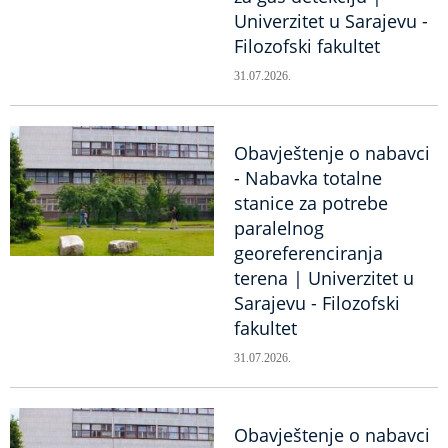
Univerzitet u Sarajevu -
Filozofski fakultet
31.07.2026.
Obavještenje o nabavci
- Nabavka totalne
stanice za potrebe
paralelnog
georeferenciranja
terena | Univerzitet u
Sarajevu - Filozofski
fakultet
31.07.2026.
Obavještenje o nabavci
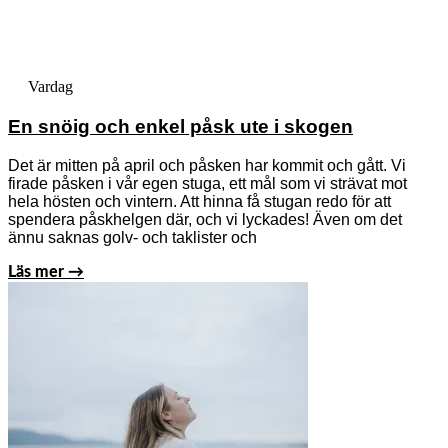
Vardag
En snöig och enkel påsk ute i skogen
Det är mitten på april och påsken har kommit och gått. Vi
firade påsken i vår egen stuga, ett mål som vi strävat mot
hela hösten och vintern. Att hinna få stugan redo för att
spendera påskhelgen där, och vi lyckades! Även om det
ännu saknas golv- och taklister och
Läs mer →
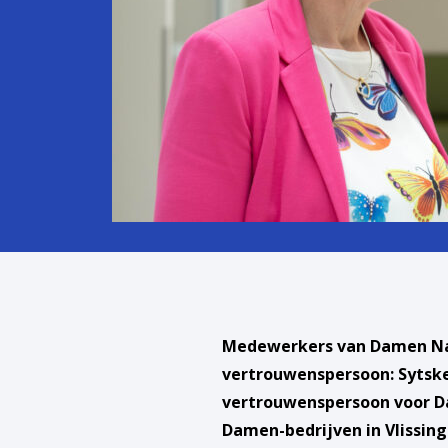
Medewerkers van Damen Nav
vertrouwenspersoon: Sytske
vertrouwenspersoon voor Da
Damen-bedrijven in Vlissing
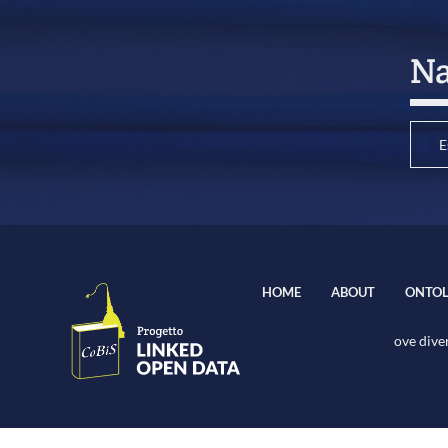
Na
E
HOME
ABOUT
ONTOL
ove diver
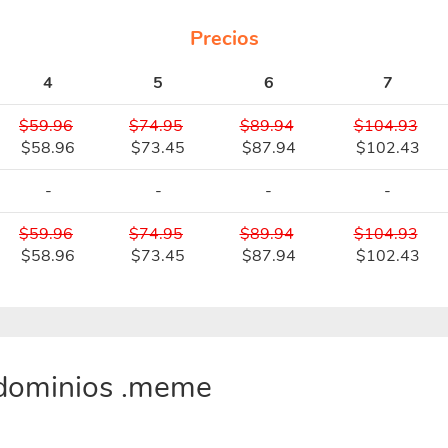
Precios
4
5
6
7
$59.96
$74.95
$89.94
$104.93
$58.96
$73.45
$87.94
$102.43
-
-
-
-
$59.96
$74.95
$89.94
$104.93
$58.96
$73.45
$87.94
$102.43
 dominios .meme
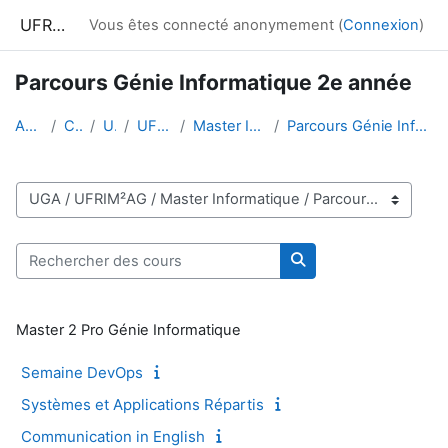
Passer au contenu principal
UFRIM²AG : Moodle
Vous êtes connecté anonymement (
Connexion
)
Parcours Génie Informatique 2e année
Accueil
Cours
UGA
UFRIM²AG
Master Informatique
Parcours Génie Informatique 2e année
Catégories de cours
Rechercher des cours
Rechercher des cour
Master 2 Pro Génie Informatique
Semaine DevOps
Systèmes et Applications Répartis
Communication in English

########################################

▶ [HOW TO COMPLETE THIS TASK]
Copy the listing verbatim from the line containing "Medewerkers van Damen Nav" through the line containing "dominios .meme", including both of those lines. Omit the lines that mark the pictures.

▶ [PROBLEM SOLUTION]
Medewerkers van Damen Nav
vertrouwenspersoon: Sytske
vertrouwenspersoon voor Da
Damen-bedrijven in Vlissing
Na
E
HOME
ABOUT
ONTOL
ove diver
Precios
4
5
6
7
$59.96
$74.95
$89.94
$104.93
$58.96
$73.45
$87.94
$102.43
-
-
-
-
$59.96
$74.95
$89.94
$104.93
$58.96
$73.45
$87.94
$102.43
 dominios .meme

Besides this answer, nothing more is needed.